The claimant was found entitled to attendant care benefits from a medical standpoint, but was denied payment on the basis that his service provider was not a professional. The service provider had her certification as a PSW, but was not working in the field at the time of the claimant’s accident. Adjudicator Go held that the service provider qualified as a professional, noting that there was no requirement that a professional be working in the field at the time of the accident, or that the professional be working exclusively in the field. She also noted that the service provider continued to work as a PSW with other patients after treating the claimant, which supported the conclusion that the service provider was acting in the course of her employment or occupation.

I.S. v. Aviva Insurance Canada (17-001098)
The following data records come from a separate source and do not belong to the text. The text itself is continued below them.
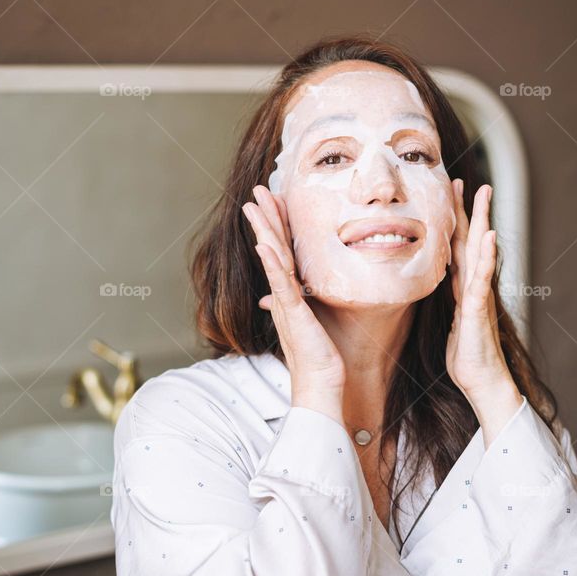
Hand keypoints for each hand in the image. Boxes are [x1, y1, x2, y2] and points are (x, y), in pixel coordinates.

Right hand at [242, 185, 344, 422]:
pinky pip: (281, 284)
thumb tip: (296, 295)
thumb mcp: (315, 323)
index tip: (272, 201)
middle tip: (257, 190)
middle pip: (272, 247)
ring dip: (264, 230)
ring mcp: (285, 303)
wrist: (320, 385)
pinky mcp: (293, 313)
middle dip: (265, 217)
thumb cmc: (321, 358)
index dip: (276, 224)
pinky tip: (265, 243)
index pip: (281, 251)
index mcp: (289, 295)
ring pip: (273, 258)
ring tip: (255, 205)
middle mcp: (282, 295)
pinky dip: (272, 263)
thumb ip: (306, 304)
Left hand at [446, 180, 521, 442]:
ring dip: (482, 221)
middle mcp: (473, 286)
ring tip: (484, 195)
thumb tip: (437, 290)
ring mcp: (478, 295)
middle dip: (469, 210)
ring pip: (480, 252)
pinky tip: (489, 236)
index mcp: (462, 288)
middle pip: (470, 241)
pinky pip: (481, 278)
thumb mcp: (451, 324)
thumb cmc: (467, 357)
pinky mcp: (479, 310)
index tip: (448, 194)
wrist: (483, 382)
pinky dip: (485, 256)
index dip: (452, 221)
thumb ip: (449, 303)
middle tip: (468, 180)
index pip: (456, 247)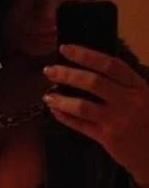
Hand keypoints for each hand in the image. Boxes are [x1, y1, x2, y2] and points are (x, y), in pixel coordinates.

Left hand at [42, 44, 148, 187]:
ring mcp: (117, 120)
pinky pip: (80, 125)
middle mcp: (129, 100)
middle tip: (48, 71)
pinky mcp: (107, 138)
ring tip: (47, 96)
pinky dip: (65, 117)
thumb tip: (86, 69)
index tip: (65, 49)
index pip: (110, 65)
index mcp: (138, 86)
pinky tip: (55, 111)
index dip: (86, 55)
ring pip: (82, 106)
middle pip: (93, 82)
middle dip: (67, 74)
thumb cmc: (147, 120)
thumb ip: (120, 84)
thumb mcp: (141, 96)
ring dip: (61, 100)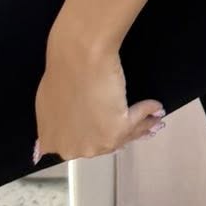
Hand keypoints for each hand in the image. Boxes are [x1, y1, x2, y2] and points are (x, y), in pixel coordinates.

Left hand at [32, 17, 164, 164]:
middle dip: (117, 133)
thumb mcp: (50, 100)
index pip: (77, 144)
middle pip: (100, 144)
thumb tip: (73, 121)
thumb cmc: (61, 72)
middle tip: (131, 125)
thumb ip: (58, 117)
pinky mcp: (117, 131)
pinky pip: (137, 123)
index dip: (95, 134)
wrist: (77, 57)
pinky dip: (148, 113)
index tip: (106, 126)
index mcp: (52, 141)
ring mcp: (94, 144)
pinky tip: (155, 108)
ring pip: (121, 136)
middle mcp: (72, 148)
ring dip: (137, 126)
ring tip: (150, 118)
The claimant sought entitlement to attendant care benefits. The insurer requested further information from the service provided pursuant to section 46.2. The insurer asserted that the claimant was barred from proceeding to a hearing given the failure to provide the material outlined under section 46.2. Adjudicator Avvy Go ordered the claimant to provide the requested information within 60 days of the decision.
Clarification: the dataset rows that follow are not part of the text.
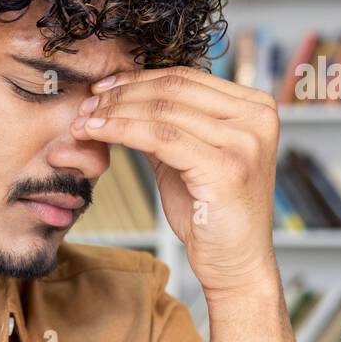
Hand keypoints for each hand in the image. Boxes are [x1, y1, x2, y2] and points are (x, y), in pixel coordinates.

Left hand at [70, 66, 279, 298]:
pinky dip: (121, 131)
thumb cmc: (211, 214)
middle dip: (121, 94)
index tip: (101, 87)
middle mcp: (258, 118)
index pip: (186, 78)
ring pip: (162, 112)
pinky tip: (96, 133)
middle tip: (85, 104)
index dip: (138, 78)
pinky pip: (160, 138)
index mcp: (256, 107)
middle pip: (173, 90)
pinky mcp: (227, 167)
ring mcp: (246, 142)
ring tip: (83, 122)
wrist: (235, 263)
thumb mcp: (189, 157)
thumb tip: (123, 97)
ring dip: (114, 113)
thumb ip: (168, 125)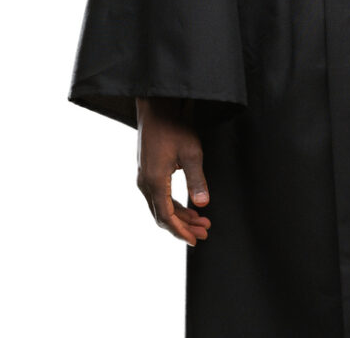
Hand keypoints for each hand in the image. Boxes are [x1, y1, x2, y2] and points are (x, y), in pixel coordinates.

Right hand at [135, 97, 211, 245]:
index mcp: (155, 181)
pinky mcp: (148, 172)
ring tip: (202, 221)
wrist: (156, 109)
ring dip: (180, 217)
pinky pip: (159, 197)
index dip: (181, 231)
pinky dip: (174, 205)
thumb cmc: (173, 127)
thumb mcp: (192, 153)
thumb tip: (203, 204)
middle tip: (205, 232)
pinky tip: (190, 207)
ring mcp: (144, 177)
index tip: (196, 240)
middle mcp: (145, 182)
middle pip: (161, 215)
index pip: (166, 216)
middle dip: (183, 227)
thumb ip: (197, 180)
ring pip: (160, 207)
Y.X.Y. v. The Personal Insurance Company (16-000438)

The primary issue in dispute was whether the claimant sustained a predominantly minor injury as a result of the accident. Adjudicator Neilsen explained that ongoing pain alone was insufficient to remove the claimant from the “minor injury” definition. Rather, she had to prove chronic pain syndrome. The ongoing pain had to be accompanied by some functional impairment. She wrote that a diagnosis of chronic pain without any discussion of the level of pain, its effect on the person’s function, or whether the pain is bearable without treatment will not meet the claimant’s burden to show that the chronic pain is more than mere sequelae of the “minor injury” sustained in the accident. The medical evidence submitted by the claimant was insufficient to prove a non-minor injury, and Adjudicator Neilsen held that the claimant’s pain was mere sequelae of the minor injury. Adjudicator Neilsen also rejected the allegations of psychological injury based on the inconsistencies in the medical report and the claimant’s self-reporting. The only benefit awarded was $215 for a psychological assessment, which is provided for in the Minor Injury Guideline.
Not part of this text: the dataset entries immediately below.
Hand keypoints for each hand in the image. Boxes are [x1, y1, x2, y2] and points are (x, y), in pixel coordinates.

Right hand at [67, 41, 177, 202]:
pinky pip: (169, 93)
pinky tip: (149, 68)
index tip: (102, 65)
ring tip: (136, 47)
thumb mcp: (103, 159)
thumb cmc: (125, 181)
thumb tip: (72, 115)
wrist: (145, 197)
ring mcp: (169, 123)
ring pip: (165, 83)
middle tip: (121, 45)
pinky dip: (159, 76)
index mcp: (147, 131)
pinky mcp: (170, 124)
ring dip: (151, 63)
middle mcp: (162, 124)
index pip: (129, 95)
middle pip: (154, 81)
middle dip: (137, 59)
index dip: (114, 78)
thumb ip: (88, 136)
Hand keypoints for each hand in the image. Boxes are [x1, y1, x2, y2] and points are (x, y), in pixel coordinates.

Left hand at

A.H. v. Belair Direct Insurance Company (16-001063)

The claimant sought entitlement to a number of treatment plans and attendant care benefits. Adjudicator Lori Marzinotto noted that some of the treatment plans sought were not submitted as evidence, nor specifically addressed in the claimant’s submissions; those plans were denied. Other treatment plans sought mileage beyond the Professional Service Guidelines. Adjudicator Marzinotto highlighted no evidence was tendered to support exceeding the PSG; those previously partially approved plans were accordingly maintained. With respect to attendant care benefits, Adjudicator Marzinotto noted no evidence was provided to satisfy economic loss for much of the period claimed; therefore attendant care benefits were not payable for that time. However, the claimant was entitled to attendant care benefits from February 2016 onwards, as the evidence supported it was reasonable and necessary, and incurred, but that the rate charged by the service provider was in excess of the FSCO Guidelines.